Despite the vital role played by the study in substantiating previous findings regarding corticosteroid in children, it is characterized by recall bias, which featured a great deal during collection. Another shortcoming of the study constitutes the far-reaching negative effects of each of the identified confounding variables. At the same time, the study has failed to show the existence of the much-needed association between oral candidiasis incidences, mouth-washing, an inhaler device. However, the criteria used for candidiasis proved to be one of the frank thrushes, a strong achievement by the study.
Apart from Waibel and Smith (2002), Fuhlbrigge and Kelly (2014) undertook a recent study to examine how corticosteroid affects not only bone mineral density but also growth. The researchers hypothesized that continued administration of systematic corticosteroids in children causes decreased and reduced bone mineral density and growth. The hypothesis is in line with previous studies, such as that conducted by Dahl (2006), which established that long-term use of ICS plays a pivotal role in causing systematic side effects, which impair growth in children, cataracts, low bone mineral density, as well as skin bruising and thinning.
Using the infamous qualitative method, the researchers sample previous studies about the very side effects of the drug, and systematically analyzed them. According to their findings, active corticosteroids, which possess minimum systematic activity, tend to register fewer side effects when compared to systematic corticosteroids. Undoubtedly, this means that corticosteroids with fewer adverse effects remain highly recommended for allergic rhinitis or asthma when given in the correct doses.
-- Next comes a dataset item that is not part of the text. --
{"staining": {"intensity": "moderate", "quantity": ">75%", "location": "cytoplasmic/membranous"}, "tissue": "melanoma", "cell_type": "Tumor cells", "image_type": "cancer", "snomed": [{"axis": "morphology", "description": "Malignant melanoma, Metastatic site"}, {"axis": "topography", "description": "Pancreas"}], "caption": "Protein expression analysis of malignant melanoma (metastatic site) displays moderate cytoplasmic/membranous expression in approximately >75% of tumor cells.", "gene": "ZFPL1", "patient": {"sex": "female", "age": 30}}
Despite this milestone achievement, the study revealed that individual children, who received beclometosone dipropionate, as well as budesonide, recorded decreased linear growth. Moreover, long-term administration of inhaled corticosteroid therapy resulted in high deficits, which persisted into adulthood. The effects of the drug tend to rely on dosage and duration. Therefore, long-term therapy involving corticosteroid can only be safer when the physician given according to the recommended doses and age of children, as well as the use of the right equipment or inhaler.
Questions for Research
Conclusively, it is evident that findings obtained from the reviewed literature have supported conclusions by previous studies that, ICS cause a broad range of local side effects, as well as systematic adverse effects. Most importantly, the study has presented future researchers with the best possible opportunity to ask how the recognition of each of the local side effects of ICS can improve the medication process. At the same time, they should determine whether the administration of the lowest possible systematic corticosteroids doses can reduce the identified side effects.
References
Dahl, R. (2006). Systematic side effects of inhaled corticosteroids in patients with asthma. Respiratory Medicine, 100 (8): 1307-1317.
Fuhlbrigge, A., & Kelly, W. (2014). Inhaled corticosteroids in children: Effects on bone mineral density and growth. The Lancet Respiratory Medicine, 2 (6): 487-496.
Waibel, K., & Smith, L. (2002). Local side-effects of inhaled corticosteroids in asthmatic children. Influence of drug, dose, age, and device. Pediatrics, 110 (2): 462.